* **YOUR OBJECTIVE**:
From the first line of the material through the line containing "Picture 2: First", restate everything word for word and nothing more.

* **DATASET CONTENT**:

= Beginning of Section =

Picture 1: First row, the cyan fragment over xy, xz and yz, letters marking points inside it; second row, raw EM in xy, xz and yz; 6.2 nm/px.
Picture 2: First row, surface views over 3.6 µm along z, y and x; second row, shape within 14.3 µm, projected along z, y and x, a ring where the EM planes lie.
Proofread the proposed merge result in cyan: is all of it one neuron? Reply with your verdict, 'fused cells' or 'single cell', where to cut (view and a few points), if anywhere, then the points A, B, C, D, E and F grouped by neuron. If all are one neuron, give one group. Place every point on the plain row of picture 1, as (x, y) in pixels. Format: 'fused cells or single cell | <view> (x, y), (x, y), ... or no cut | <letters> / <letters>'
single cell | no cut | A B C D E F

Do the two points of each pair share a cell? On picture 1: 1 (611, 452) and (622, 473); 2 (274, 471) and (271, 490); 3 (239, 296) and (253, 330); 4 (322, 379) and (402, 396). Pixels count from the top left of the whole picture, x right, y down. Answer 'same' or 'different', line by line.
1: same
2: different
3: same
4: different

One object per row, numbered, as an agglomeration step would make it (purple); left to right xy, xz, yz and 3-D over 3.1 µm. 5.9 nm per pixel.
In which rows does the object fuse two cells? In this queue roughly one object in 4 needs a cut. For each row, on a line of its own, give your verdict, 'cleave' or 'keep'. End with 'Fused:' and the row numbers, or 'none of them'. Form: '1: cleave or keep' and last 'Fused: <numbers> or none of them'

= End of Section =

* **SOLUTION TO THIS TASK**:
Picture 1: First row, the cyan fragment over xy, xz and yz, letters marking points inside it; second row, raw EM in xy, xz and yz; 6.2 nm/px.
Picture 2: First row, surface views over 3.6 µm along z, y and x; second row, shape within 14.3 µm, projected along z, y and x, a ring where the EM planes lie.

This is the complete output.